* _Trecho da página_
######

Governo Leite deve revisar tabela salarial do magistério, diz líder na Assembleia

Líder do governo, Frederico Antunes (PP) acredita que o projeto que reformula o plano de carreira do magistério deve sofrer outra alteração antes da votação nas sessões extraordinárias

Por Marcus Meneghetti

Projeto que reformula plano de carreira do magistério deve sofrer nova alteração, projeta Frederico Antunes
O líder do governo na Assembleia Legislativa, Frederico Antunes (PP), acredita que o projeto que reformula o plano de carreira do magistério deve sofrer outra alteração antes da votação nas sessões extraordinárias de 27 a 31 de janeiro. A tabela salarial dos professores tende a sofrer modificações, por conta da sinalização do governo federal de manter o índice de reajuste do piso nacional do magistério em 12,84%.

######

* _Extratos da listagem_

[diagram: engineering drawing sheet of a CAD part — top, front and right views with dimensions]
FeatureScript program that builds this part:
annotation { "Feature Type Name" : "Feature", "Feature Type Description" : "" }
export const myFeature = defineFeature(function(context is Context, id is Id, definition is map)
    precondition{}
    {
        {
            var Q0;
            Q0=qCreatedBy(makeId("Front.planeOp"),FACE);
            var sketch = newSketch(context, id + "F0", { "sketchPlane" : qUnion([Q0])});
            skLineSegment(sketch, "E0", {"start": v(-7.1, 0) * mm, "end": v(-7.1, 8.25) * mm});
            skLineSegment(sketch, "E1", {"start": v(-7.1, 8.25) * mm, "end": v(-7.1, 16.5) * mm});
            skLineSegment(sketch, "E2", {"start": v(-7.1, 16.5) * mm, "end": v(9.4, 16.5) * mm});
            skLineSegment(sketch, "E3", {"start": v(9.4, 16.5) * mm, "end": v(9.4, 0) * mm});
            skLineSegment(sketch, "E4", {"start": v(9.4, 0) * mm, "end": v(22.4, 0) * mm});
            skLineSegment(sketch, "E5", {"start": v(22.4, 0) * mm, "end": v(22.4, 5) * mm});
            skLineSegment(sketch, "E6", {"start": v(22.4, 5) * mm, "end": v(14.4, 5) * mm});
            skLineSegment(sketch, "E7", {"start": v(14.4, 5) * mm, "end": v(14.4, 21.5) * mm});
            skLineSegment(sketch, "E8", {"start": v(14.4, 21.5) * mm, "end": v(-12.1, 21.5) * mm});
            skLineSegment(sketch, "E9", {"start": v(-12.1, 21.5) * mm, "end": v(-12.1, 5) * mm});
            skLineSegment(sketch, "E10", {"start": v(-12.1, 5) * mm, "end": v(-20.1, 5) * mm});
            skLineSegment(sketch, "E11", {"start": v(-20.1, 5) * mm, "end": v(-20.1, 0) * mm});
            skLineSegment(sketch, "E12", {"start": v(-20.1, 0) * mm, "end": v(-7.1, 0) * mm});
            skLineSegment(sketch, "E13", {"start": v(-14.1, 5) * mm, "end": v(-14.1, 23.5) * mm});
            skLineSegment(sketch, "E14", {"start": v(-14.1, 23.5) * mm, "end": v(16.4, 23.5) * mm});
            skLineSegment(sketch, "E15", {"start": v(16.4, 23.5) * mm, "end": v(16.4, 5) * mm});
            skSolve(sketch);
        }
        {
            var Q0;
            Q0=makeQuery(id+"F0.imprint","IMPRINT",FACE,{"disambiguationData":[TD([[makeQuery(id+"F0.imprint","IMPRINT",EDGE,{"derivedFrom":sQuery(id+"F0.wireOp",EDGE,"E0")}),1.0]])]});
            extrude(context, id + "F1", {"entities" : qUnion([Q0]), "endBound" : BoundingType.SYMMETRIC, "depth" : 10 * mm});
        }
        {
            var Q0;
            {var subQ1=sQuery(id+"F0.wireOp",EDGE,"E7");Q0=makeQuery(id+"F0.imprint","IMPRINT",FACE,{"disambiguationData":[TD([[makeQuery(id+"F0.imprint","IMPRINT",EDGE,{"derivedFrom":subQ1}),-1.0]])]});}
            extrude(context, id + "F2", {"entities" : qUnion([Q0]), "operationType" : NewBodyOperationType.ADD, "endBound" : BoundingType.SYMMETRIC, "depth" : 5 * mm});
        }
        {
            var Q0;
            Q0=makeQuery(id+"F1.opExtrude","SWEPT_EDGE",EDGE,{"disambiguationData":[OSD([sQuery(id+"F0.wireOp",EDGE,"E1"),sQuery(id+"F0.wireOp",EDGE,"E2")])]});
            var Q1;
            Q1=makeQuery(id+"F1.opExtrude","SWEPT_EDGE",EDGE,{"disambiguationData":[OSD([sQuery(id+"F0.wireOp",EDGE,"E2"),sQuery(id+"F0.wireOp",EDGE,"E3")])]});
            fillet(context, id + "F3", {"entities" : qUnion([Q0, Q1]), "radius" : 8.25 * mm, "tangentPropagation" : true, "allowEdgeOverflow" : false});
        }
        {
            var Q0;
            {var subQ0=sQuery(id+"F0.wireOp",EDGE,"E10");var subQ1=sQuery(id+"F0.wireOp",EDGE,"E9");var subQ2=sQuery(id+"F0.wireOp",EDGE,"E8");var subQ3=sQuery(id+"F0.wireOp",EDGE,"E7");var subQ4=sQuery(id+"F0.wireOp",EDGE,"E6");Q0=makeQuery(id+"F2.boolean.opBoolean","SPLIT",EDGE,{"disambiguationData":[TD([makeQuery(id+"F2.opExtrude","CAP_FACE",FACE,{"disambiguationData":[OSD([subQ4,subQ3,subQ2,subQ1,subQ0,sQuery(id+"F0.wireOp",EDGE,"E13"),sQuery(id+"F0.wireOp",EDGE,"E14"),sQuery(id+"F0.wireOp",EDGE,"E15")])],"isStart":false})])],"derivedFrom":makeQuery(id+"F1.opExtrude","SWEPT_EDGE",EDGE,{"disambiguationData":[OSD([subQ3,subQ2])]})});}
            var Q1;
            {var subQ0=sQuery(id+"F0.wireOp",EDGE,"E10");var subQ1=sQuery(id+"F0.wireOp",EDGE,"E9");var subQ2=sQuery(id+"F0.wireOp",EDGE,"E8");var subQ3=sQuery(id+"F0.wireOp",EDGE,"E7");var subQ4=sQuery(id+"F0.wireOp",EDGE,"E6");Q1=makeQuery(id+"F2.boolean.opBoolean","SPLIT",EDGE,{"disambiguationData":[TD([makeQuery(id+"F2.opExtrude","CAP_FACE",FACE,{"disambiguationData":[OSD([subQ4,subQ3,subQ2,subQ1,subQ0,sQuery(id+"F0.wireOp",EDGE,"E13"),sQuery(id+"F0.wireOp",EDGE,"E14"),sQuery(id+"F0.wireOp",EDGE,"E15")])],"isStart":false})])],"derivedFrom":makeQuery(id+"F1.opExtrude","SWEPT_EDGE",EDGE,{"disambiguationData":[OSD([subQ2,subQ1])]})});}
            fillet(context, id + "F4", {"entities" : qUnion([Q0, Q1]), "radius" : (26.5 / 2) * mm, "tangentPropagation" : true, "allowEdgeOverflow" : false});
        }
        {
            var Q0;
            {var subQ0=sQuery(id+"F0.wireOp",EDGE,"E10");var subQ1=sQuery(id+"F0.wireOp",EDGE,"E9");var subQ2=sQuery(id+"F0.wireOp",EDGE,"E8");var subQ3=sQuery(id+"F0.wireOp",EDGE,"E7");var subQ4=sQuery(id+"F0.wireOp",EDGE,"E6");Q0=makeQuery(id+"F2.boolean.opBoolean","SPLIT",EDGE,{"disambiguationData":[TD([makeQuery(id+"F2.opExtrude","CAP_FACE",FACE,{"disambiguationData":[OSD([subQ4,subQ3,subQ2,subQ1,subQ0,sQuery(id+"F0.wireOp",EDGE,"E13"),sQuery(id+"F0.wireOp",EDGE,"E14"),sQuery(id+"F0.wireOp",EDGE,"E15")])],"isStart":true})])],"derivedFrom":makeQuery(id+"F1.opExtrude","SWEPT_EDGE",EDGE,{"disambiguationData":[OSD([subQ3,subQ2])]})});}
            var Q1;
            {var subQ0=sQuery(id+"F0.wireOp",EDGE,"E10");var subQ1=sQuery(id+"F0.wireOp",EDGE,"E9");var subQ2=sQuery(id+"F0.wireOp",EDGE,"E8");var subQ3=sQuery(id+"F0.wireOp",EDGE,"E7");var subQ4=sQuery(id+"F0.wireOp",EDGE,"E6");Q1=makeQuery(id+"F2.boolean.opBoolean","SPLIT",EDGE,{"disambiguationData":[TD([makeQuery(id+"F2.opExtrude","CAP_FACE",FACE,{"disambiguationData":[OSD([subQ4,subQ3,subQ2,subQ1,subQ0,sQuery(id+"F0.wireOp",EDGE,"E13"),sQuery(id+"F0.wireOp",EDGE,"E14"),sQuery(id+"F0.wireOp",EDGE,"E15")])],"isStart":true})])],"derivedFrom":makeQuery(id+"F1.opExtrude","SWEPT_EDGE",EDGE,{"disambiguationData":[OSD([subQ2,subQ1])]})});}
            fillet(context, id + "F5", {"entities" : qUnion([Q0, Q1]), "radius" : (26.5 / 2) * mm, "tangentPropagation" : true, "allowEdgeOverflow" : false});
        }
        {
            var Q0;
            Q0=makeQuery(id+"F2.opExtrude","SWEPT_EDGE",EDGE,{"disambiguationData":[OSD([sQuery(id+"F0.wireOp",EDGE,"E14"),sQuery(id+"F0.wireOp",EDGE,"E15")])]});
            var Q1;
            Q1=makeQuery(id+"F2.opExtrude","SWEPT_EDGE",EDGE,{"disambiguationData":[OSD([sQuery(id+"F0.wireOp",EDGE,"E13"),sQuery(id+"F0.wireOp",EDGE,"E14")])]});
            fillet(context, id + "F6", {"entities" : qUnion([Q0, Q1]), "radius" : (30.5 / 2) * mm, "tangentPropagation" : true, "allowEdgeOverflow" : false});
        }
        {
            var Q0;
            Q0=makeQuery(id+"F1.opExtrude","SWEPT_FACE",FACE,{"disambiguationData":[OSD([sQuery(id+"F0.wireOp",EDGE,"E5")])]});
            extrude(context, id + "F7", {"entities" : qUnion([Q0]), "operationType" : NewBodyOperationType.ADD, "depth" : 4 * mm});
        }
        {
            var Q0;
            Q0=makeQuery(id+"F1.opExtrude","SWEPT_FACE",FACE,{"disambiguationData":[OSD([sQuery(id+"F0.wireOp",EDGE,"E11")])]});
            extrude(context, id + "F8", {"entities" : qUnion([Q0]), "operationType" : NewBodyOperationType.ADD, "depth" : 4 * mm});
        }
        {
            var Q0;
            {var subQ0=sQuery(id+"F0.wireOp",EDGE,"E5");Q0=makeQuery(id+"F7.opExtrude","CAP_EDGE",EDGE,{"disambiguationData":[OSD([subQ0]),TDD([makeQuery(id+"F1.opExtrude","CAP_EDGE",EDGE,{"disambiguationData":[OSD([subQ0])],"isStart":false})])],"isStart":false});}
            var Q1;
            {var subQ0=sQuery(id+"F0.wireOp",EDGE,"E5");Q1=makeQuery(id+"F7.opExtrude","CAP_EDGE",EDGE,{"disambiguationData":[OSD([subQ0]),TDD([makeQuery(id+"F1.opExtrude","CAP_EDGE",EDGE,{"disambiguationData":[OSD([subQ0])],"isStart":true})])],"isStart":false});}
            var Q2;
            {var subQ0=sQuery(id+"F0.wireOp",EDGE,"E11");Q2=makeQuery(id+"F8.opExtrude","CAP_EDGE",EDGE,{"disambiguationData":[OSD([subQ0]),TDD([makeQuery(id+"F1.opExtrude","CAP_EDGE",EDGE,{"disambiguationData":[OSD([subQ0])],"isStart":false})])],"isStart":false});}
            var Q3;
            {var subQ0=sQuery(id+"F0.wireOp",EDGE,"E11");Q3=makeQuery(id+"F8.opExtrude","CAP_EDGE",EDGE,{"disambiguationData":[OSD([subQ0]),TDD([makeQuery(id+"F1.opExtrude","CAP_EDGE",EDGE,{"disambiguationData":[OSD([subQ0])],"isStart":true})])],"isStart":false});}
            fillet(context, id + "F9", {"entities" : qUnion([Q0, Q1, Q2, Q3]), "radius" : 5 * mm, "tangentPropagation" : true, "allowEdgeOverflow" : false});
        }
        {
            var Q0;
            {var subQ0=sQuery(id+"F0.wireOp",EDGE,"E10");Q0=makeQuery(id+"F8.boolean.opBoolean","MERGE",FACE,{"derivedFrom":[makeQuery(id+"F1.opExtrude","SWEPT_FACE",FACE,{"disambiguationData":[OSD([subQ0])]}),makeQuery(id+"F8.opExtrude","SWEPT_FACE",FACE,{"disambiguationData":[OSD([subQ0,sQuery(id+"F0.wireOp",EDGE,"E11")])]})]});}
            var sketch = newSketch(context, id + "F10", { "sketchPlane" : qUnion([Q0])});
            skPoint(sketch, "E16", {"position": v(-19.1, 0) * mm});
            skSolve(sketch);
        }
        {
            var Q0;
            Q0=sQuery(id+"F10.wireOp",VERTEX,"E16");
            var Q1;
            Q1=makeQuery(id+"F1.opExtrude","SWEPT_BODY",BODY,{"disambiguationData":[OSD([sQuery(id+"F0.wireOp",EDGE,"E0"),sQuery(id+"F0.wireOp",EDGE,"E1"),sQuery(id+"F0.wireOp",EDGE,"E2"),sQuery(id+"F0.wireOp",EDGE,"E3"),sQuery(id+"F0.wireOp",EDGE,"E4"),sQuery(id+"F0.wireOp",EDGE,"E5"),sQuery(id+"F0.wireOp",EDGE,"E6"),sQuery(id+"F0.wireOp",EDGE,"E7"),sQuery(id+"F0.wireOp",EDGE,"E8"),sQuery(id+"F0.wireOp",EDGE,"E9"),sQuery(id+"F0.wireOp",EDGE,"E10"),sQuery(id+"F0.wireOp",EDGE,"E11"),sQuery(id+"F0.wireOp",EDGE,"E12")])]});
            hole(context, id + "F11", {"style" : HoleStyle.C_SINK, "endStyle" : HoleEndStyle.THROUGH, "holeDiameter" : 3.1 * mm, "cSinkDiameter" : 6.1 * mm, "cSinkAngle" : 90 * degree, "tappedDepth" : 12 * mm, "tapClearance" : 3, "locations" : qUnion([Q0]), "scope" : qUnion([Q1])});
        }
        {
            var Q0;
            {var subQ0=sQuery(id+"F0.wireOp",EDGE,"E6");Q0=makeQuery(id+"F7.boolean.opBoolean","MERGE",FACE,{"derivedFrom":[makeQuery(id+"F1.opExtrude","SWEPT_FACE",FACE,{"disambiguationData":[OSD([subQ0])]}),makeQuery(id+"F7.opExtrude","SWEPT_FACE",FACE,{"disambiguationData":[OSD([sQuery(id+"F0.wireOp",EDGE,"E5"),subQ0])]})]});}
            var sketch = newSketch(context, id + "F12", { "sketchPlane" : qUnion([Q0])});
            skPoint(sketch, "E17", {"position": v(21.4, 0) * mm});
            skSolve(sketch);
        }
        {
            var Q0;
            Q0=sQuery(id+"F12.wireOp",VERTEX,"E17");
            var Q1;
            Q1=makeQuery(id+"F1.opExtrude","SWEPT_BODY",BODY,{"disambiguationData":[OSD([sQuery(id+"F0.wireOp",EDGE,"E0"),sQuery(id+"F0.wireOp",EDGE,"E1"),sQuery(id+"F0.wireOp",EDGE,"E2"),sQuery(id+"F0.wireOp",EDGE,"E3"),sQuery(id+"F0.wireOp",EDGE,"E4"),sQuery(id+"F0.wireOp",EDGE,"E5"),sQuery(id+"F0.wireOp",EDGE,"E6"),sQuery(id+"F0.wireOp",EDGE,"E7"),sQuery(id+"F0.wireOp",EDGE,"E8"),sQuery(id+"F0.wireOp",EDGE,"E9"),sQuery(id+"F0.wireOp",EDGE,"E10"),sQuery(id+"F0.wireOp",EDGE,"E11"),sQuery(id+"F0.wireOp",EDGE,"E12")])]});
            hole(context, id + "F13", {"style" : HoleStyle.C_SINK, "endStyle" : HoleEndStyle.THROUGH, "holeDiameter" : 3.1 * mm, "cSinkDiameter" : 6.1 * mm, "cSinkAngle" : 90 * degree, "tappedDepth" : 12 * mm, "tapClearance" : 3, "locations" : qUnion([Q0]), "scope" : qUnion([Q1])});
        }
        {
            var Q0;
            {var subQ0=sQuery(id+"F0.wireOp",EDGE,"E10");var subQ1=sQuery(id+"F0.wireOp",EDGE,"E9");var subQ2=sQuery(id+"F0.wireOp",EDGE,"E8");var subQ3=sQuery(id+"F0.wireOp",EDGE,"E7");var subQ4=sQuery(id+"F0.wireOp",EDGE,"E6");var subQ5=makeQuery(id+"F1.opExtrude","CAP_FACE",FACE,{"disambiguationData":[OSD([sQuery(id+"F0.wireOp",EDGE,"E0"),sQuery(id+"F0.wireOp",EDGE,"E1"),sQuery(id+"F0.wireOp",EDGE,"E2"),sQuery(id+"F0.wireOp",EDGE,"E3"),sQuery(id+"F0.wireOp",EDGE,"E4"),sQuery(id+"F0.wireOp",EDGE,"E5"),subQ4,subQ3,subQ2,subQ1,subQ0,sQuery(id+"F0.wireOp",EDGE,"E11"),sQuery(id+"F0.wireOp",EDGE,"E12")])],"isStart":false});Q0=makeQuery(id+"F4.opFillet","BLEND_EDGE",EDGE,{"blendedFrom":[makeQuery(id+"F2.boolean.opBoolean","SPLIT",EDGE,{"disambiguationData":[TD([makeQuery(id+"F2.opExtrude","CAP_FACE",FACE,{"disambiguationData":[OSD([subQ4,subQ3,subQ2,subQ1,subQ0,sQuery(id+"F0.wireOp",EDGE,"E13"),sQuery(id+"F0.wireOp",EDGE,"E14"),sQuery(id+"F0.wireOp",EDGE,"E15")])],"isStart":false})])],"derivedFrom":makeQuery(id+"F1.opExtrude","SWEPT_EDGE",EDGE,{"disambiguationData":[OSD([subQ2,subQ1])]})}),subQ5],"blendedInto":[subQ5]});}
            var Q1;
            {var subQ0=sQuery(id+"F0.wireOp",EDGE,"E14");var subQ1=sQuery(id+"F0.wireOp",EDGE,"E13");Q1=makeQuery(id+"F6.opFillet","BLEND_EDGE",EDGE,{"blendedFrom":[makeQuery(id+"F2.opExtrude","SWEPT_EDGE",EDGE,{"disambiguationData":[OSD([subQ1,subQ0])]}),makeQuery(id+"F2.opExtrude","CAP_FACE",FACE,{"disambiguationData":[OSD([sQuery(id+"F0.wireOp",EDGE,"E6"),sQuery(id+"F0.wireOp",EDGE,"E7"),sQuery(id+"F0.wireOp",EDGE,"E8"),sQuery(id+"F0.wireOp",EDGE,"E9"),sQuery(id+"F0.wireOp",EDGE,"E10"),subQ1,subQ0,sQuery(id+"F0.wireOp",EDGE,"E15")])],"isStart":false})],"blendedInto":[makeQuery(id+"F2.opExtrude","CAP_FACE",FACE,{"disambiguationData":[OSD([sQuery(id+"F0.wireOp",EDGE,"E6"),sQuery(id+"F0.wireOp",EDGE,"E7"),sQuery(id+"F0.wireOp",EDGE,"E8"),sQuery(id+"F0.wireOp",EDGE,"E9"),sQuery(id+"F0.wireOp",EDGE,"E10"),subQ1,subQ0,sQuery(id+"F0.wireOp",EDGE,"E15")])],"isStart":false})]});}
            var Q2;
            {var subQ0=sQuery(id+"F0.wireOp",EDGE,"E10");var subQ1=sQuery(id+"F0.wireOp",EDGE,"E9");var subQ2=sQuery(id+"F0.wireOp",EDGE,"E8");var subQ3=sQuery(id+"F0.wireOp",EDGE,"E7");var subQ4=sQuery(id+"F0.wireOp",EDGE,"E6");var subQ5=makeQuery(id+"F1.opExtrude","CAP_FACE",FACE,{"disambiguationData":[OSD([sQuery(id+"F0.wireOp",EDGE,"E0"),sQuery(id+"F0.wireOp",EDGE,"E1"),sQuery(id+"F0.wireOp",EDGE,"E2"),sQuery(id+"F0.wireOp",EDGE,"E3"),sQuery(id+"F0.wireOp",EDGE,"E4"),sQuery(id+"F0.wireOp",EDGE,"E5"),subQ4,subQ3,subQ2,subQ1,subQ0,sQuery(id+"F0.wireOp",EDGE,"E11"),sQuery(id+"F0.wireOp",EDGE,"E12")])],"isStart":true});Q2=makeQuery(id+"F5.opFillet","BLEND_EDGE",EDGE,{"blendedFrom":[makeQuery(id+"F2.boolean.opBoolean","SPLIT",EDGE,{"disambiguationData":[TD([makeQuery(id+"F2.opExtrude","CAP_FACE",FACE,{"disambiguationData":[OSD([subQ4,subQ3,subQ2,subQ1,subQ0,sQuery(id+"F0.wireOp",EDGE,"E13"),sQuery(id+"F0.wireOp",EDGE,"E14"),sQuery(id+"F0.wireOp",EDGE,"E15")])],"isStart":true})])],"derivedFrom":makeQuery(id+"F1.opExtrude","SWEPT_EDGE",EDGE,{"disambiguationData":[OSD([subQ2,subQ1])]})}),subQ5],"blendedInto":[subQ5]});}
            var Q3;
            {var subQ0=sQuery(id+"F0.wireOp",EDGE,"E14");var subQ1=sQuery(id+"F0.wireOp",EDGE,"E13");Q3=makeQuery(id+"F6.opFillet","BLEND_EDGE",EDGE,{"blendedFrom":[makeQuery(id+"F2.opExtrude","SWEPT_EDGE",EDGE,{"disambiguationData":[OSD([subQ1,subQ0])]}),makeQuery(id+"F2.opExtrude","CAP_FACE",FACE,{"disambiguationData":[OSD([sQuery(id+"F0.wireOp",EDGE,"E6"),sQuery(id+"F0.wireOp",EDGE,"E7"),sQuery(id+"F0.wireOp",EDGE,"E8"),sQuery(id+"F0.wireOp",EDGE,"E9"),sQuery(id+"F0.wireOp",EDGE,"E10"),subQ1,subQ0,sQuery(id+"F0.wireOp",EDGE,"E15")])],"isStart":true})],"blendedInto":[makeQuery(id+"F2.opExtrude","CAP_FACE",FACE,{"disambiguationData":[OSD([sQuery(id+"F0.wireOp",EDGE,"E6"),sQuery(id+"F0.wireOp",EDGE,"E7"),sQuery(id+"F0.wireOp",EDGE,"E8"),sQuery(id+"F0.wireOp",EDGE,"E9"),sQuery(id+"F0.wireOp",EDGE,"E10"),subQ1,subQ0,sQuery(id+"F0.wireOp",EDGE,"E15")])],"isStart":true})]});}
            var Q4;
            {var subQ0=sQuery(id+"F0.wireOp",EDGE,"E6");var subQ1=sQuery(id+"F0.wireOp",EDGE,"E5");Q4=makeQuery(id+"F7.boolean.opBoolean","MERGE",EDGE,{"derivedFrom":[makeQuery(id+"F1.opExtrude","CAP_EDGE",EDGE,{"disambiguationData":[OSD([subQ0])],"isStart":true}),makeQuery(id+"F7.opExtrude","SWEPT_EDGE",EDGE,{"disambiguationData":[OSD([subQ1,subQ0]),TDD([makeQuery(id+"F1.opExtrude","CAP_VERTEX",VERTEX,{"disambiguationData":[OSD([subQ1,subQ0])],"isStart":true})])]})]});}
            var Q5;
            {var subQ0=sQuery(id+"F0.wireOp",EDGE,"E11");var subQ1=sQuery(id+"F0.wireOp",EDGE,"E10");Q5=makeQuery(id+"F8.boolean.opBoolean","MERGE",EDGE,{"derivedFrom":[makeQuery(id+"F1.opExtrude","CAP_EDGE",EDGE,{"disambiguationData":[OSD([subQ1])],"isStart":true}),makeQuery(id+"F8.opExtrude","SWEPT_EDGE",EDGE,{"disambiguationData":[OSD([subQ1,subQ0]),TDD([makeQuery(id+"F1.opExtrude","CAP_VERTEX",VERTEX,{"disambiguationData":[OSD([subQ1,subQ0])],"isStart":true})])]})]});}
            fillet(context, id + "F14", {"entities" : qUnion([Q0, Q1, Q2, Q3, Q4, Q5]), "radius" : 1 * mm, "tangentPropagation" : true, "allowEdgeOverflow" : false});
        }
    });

######

* _Enunciado da tarefa_
Com base na notícia sobre o plano de carreira do magistério, responda às perguntas a seguir:
1. Quem assina a notícia?
2. Em que período ocorrerão as sessões extraordinárias?
3. Qual índice de reajuste do piso nacional do magistério o governo federal sinalizou manter?

* _Resposta correta_
1. Marcus Meneghetti.
2. De 27 a 31 de janeiro.
3. 12,84%.